__Exercise__: Print the data again, exactly.

__Excerpted records__:
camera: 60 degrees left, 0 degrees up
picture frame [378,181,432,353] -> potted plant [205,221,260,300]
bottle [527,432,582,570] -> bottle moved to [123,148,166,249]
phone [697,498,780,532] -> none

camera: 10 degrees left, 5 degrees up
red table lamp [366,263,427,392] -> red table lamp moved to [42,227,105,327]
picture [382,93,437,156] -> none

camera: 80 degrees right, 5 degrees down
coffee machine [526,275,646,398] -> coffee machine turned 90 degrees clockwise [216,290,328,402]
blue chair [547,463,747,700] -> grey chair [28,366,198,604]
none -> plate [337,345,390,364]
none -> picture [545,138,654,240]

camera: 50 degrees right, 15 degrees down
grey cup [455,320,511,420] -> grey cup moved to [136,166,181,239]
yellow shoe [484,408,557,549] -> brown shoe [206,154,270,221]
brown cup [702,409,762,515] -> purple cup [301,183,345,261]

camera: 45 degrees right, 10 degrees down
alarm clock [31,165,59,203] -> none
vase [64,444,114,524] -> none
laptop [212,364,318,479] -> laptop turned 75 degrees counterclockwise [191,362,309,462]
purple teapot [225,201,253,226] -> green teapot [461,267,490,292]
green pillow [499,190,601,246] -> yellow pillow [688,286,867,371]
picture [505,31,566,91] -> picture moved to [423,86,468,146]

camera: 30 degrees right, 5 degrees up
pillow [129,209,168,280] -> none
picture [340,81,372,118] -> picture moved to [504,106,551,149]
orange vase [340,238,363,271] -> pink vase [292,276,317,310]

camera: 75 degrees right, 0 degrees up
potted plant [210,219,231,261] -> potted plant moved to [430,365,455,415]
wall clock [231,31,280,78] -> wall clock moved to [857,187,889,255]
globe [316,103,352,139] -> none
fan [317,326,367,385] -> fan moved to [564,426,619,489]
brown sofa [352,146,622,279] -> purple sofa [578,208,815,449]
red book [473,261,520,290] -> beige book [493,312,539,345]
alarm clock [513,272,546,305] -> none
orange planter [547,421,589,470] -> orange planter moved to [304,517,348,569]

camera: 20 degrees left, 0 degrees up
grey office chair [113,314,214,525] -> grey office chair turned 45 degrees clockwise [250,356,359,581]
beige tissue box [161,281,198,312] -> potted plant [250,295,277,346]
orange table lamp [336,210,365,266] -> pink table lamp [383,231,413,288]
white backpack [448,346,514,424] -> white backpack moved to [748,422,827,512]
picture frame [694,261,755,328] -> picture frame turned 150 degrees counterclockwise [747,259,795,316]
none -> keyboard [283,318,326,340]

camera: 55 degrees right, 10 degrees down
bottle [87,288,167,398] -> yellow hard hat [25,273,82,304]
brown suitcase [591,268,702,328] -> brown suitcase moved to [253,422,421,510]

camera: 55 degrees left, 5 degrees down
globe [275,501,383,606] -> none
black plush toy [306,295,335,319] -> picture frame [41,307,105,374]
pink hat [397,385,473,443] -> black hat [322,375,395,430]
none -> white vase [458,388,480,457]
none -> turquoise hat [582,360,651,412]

__Response box__:
camera: 60 degrees left, 0 degrees up
picture frame [378,181,432,353] -> potted plant [205,221,260,300]
bottle [527,432,582,570] -> bottle moved to [123,148,166,249]
phone [697,498,780,532] -> none

camera: 10 degrees left, 5 degrees up
red table lamp [366,263,427,392] -> red table lamp moved to [42,227,105,327]
picture [382,93,437,156] -> none

camera: 80 degrees right, 5 degrees down
coffee machine [526,275,646,398] -> coffee machine turned 90 degrees clockwise [216,290,328,402]
blue chair [547,463,747,700] -> grey chair [28,366,198,604]
none -> plate [337,345,390,364]
none -> picture [545,138,654,240]

camera: 50 degrees right, 15 degrees down
grey cup [455,320,511,420] -> grey cup moved to [136,166,181,239]
yellow shoe [484,408,557,549] -> brown shoe [206,154,270,221]
brown cup [702,409,762,515] -> purple cup [301,183,345,261]

camera: 45 degrees right, 10 degrees down
alarm clock [31,165,59,203] -> none
vase [64,444,114,524] -> none
laptop [212,364,318,479] -> laptop turned 75 degrees counterclockwise [191,362,309,462]
purple teapot [225,201,253,226] -> green teapot [461,267,490,292]
green pillow [499,190,601,246] -> yellow pillow [688,286,867,371]
picture [505,31,566,91] -> picture moved to [423,86,468,146]

camera: 30 degrees right, 5 degrees up
pillow [129,209,168,280] -> none
picture [340,81,372,118] -> picture moved to [504,106,551,149]
orange vase [340,238,363,271] -> pink vase [292,276,317,310]

camera: 75 degrees right, 0 degrees up
potted plant [210,219,231,261] -> potted plant moved to [430,365,455,415]
wall clock [231,31,280,78] -> wall clock moved to [857,187,889,255]
globe [316,103,352,139] -> none
fan [317,326,367,385] -> fan moved to [564,426,619,489]
brown sofa [352,146,622,279] -> purple sofa [578,208,815,449]
red book [473,261,520,290] -> beige book [493,312,539,345]
alarm clock [513,272,546,305] -> none
orange planter [547,421,589,470] -> orange planter moved to [304,517,348,569]

camera: 20 degrees left, 0 degrees up
grey office chair [113,314,214,525] -> grey office chair turned 45 degrees clockwise [250,356,359,581]
beige tissue box [161,281,198,312] -> potted plant [250,295,277,346]
orange table lamp [336,210,365,266] -> pink table lamp [383,231,413,288]
white backpack [448,346,514,424] -> white backpack moved to [748,422,827,512]
picture frame [694,261,755,328] -> picture frame turned 150 degrees counterclockwise [747,259,795,316]
none -> keyboard [283,318,326,340]

camera: 55 degrees right, 10 degrees down
bottle [87,288,167,398] -> yellow hard hat [25,273,82,304]
brown suitcase [591,268,702,328] -> brown suitcase moved to [253,422,421,510]

camera: 55 degrees left, 5 degrees down
globe [275,501,383,606] -> none
black plush toy [306,295,335,319] -> picture frame [41,307,105,374]
pink hat [397,385,473,443] -> black hat [322,375,395,430]
none -> white vase [458,388,480,457]
none -> turquoise hat [582,360,651,412]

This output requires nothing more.